Inaccurate partial changes in tunings can create problems.

When using any computerized tuning system software, partial change errors are common.  Sometimes they can be large enough to easily cause audible ‘hiccups’ in the tuning.

Some systems have as many as 4, 5, or even 6 partial changes built into them   The most audible  problems are heard in the lower half of the piano.

If the errors are less than 0.3 cents or so, they are insignificant.    But partial change errors of .5 cents or more can easily be heard and create ‘hiccups’ in the tuning.

Inaccurate partial changes combined with the scaling challenges in the lower half are what cause many tuners to turn off their machines and tune aural only.

Almost any tuning system’s software will work on a long scale piano, but on the shorter scales, the combined effect of scaling issues and the partial change errors, can cause the software to not work very well at all in the bass and mid range  Particularly on small grands, consoles, and spinets.

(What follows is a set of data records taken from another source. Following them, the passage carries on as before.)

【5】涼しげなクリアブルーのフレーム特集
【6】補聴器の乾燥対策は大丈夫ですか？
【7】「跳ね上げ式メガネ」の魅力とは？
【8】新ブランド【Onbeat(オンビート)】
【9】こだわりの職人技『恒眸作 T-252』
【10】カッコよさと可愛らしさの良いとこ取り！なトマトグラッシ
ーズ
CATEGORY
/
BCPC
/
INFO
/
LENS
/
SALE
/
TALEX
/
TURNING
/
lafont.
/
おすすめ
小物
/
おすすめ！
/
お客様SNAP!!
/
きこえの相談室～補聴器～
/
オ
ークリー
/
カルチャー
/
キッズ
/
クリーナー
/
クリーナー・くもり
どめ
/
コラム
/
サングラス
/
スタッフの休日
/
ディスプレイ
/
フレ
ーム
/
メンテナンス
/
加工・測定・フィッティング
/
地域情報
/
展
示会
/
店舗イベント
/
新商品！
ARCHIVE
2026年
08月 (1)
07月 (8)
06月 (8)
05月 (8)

Only after the partial changes have been corrected, can an accurate stretch be determined.   Simply increasing or decreasing the ‘stretch’ is not a fix.

Transitioning from plain wire to wound strings, and going from long bridge to bass bridge, is a challenge for both designer and tuner.

Scaling issues are often made worse by partial change errors.

Many highly regarded technicians turn off their ETDs for bass tuning.  Their software just doesn’t work very well in the bass.

Some tuning software tries to remedy the scaling issues by allowing the technician to enter the locations of the bridge break and the plain wire to wound string break into their software before the tuning is ‘calculated’.   This may improve their results a little, but it’s still a ‘guess’ as to exactly what is going on at the pianos’ scaling breaks and the software’s partial changes.

Some years ago, when talking with Al Sanderson about the  potential problem at the tenor partial change,  Al asked me with a smile, “Did I get any of them right?”.   I answered, “Yes!”.   Al  knew, there was no way he or anyone else could get it right on every piano.    He always said our job  was to tweak the tuning aurally to compensate for all those things that the computer couldn’t catch.

Only after the partial changes have been addressed can a real solution be found as to how to best deal with the scaling issues.